Bring SOUL CHRISTMAS to your holiday gatherings, and you’ll be sure to please. Booker T & The MGs’ jumping versions of favorites like “Santa Claus Is Coming To Town” and “Jingle Bells” bring back the childlike joy of the holiday season. To hear Otis Redding and Ray Charles wrap themselves around “White Christmas” and “Christmas Time” makes it only better.
SOUL CHRISTMAS is the hippest, most soulful Christmas album on the market. These timeless soul renditions of holiday classics will please even after the last snowfall.

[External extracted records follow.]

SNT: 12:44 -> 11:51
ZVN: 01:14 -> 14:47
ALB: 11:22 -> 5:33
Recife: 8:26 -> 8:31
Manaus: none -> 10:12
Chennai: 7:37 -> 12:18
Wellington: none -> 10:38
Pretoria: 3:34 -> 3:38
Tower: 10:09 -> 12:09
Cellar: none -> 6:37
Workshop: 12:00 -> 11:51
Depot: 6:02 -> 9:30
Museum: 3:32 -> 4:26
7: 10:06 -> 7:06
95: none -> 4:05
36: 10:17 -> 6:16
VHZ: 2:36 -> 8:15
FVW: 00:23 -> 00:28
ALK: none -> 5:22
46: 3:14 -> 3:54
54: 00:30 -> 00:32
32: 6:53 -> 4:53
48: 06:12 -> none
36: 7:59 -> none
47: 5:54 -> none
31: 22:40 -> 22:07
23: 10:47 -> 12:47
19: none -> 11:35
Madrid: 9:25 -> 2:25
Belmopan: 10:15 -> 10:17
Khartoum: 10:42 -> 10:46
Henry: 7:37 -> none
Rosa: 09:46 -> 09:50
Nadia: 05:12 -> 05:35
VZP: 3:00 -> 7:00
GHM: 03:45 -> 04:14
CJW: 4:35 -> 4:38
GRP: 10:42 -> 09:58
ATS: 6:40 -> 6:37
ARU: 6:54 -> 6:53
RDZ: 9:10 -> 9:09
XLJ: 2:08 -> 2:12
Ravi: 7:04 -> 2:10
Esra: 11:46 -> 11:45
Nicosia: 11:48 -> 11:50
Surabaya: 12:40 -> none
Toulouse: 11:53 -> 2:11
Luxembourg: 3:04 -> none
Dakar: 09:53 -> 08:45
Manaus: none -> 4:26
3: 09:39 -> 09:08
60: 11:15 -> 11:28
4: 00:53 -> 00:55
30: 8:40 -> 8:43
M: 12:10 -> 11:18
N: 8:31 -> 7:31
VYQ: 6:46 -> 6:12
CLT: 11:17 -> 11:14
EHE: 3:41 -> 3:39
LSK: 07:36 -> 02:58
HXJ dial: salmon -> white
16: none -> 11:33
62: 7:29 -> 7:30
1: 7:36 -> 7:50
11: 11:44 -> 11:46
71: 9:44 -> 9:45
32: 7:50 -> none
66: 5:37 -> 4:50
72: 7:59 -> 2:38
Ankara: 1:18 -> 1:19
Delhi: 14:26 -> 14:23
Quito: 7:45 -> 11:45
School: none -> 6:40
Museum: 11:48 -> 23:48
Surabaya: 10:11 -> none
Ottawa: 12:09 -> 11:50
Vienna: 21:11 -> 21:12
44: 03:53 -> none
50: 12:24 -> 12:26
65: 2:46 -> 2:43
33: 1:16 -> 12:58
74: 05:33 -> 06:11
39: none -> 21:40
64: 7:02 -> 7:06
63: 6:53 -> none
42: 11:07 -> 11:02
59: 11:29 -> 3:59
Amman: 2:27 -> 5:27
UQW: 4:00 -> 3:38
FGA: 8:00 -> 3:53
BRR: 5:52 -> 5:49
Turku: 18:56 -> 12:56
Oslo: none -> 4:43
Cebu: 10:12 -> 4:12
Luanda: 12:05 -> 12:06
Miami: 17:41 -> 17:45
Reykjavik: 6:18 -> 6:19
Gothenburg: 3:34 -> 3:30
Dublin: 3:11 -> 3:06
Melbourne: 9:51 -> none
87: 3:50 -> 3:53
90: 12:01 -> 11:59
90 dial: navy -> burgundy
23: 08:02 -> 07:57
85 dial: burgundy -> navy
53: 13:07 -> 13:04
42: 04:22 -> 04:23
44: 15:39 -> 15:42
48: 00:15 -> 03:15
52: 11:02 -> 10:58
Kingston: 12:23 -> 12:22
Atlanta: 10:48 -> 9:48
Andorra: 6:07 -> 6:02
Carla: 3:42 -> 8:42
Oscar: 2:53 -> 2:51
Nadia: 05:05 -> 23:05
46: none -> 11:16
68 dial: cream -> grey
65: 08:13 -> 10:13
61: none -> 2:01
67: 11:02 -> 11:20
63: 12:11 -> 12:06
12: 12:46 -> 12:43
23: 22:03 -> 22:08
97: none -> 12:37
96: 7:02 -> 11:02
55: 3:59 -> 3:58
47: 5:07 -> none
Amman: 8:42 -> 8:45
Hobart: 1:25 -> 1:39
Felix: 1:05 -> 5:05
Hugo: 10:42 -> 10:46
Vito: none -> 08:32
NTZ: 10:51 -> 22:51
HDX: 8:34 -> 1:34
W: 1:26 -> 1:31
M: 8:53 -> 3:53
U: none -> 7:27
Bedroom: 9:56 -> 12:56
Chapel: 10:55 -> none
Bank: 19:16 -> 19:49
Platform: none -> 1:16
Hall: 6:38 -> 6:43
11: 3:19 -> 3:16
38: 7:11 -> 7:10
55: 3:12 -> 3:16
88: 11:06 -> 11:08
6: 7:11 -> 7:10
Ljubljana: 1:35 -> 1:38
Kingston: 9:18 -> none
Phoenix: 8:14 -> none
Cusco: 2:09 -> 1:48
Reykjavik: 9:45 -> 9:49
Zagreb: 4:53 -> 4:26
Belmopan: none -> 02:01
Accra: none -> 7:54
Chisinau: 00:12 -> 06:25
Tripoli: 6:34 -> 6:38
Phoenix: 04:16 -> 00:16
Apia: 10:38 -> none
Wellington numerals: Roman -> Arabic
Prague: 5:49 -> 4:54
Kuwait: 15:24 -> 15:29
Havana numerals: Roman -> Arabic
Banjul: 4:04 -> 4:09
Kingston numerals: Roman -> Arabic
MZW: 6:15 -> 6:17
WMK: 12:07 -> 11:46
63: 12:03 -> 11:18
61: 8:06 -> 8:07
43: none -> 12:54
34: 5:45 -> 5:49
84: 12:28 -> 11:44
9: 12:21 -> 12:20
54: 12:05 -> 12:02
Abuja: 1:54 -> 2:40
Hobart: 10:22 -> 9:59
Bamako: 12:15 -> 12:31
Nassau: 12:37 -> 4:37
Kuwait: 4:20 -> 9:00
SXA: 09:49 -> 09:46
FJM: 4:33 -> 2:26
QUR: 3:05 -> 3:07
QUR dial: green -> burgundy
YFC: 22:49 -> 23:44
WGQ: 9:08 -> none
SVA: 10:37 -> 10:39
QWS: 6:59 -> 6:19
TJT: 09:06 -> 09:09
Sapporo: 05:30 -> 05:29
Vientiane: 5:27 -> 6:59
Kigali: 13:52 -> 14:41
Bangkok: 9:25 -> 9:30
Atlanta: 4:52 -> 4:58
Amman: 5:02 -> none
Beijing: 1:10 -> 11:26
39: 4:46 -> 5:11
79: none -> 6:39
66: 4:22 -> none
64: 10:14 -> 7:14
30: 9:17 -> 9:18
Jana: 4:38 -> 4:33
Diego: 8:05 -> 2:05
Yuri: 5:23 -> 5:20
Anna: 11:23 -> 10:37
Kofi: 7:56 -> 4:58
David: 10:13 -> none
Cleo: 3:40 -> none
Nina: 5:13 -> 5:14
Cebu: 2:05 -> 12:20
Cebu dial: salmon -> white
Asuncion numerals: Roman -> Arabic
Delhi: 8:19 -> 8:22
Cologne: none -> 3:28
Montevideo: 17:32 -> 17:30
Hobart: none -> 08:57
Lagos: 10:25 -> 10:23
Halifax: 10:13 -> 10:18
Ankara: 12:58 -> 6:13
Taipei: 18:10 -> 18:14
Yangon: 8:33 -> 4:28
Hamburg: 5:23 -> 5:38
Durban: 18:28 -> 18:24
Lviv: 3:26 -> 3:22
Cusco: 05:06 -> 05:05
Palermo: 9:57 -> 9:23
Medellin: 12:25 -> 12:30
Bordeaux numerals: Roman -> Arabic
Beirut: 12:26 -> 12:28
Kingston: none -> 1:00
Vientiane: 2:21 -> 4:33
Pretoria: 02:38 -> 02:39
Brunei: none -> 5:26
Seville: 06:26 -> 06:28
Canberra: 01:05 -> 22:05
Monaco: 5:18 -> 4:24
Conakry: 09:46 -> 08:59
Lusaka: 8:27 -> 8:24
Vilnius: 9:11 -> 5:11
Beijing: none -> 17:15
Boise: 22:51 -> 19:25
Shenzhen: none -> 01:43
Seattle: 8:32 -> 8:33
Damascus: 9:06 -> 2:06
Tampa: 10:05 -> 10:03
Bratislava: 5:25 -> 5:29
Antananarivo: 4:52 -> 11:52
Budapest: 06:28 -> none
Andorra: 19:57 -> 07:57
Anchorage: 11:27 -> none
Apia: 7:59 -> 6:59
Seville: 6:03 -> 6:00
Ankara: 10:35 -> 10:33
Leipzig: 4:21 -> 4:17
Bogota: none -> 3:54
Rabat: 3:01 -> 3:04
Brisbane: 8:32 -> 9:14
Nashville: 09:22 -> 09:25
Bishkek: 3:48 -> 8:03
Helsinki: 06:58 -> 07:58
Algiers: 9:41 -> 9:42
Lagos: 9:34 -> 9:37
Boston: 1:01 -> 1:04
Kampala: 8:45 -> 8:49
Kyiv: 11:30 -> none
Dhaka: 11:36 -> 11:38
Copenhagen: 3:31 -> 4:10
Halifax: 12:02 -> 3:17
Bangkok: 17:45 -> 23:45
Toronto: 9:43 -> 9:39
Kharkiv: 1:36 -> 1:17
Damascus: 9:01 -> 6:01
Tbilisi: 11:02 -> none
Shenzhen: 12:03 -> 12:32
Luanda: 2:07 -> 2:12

1. Clarence Carter – Back Door Santa 2:08
2. King Curtis – The Christmas Song 2:55
3. Otis Redding – White Christmas 3:06
4. Joe Tex – I’ll Make Everyday Christmas (For My Woman) 3:04
5. Booker T. & The M.G.’s – Silver Bells 2:28
6. Carla Thomas – Gee Whiz, It’s Christmas 2:40
7. Otis Redding – Merry Christmas Baby 2:30
8. Solomon Burke – Presents For Christmas 2:40
9. Booker T. & The M.G.’s – Jingle Bells 2:32
10. William Bell – Everyday Will Be Like a Holiday 2:35
11. King Curtis – What Are You Doing New Year’s Eve 3:20
12. Carla Thomas – All I Want For Christmas Is You 1.44
13. Ray Charles – Christmas Time 4.31
14. Booker T. & The M.G.’s – Santa Claus Is Coming To Town 2.34
Far too many times, artists of much grit and verve – including soul men as prominent as Jackie Wilson and Al Green – cut fairly tepid, even lame Christmas albums. Not so here. In 1968, Atco Records (a subsidiary of Atlantic) culled Christmas tracks – some previously released, some newly recorded – from their best and brightest stars, including ones signed to fabled Stax Records. They called this instant classic SOUL CHRISTMAS, and whoa, baby, this is the real thing! Every single cut is a bona fide masterpiece.
The magic of 60’s soul music – the gospel intensity, the ribald humor, the sensual conviction- comes to bear with its most powerful alchemy on Soul Christmas. Nowhere is this as apparent as on the amazing opener, Clarence Carter’s “Back Door Santa,” a wicked festival of double entendre. Carter gets the show started with a bang in every sense of the word. Clarence ain’t like old St. Nick, you see, ’cause he don’t come but once a year. And then he laughs – “Ho! Ho! Ho!” – in a manner so wicked and lubricious it removes all hint of pretense.
All in all, Soul Christmas is a classic of both genres – soul and Christmas – one that belongs in the collection of anyone who claims to know anything about either. The most amazing aspect of Soul Christmas is that these songs are among the very best that these artists – all giants of soul – ever recorded. Take, for instance, the two tracks Otis Redding contributes. This humble man from Macon radically reinterprets two hoary favorites, Irving Berlin’s “White Christmas” and Charles Brown’s “Merry Christmas, Baby,” with able assistance from Booker T. & The MG’s. The former song is transformed from a warm Christmas wish into an abject howl of loneliness. The latter, meanwhile, is dramatically rearranged from Brown’s sexy ballad into Otis’ irresistible stomp – the arrangement Bruce Springsteen copped on A Very Special Christmas nearly 20 years later.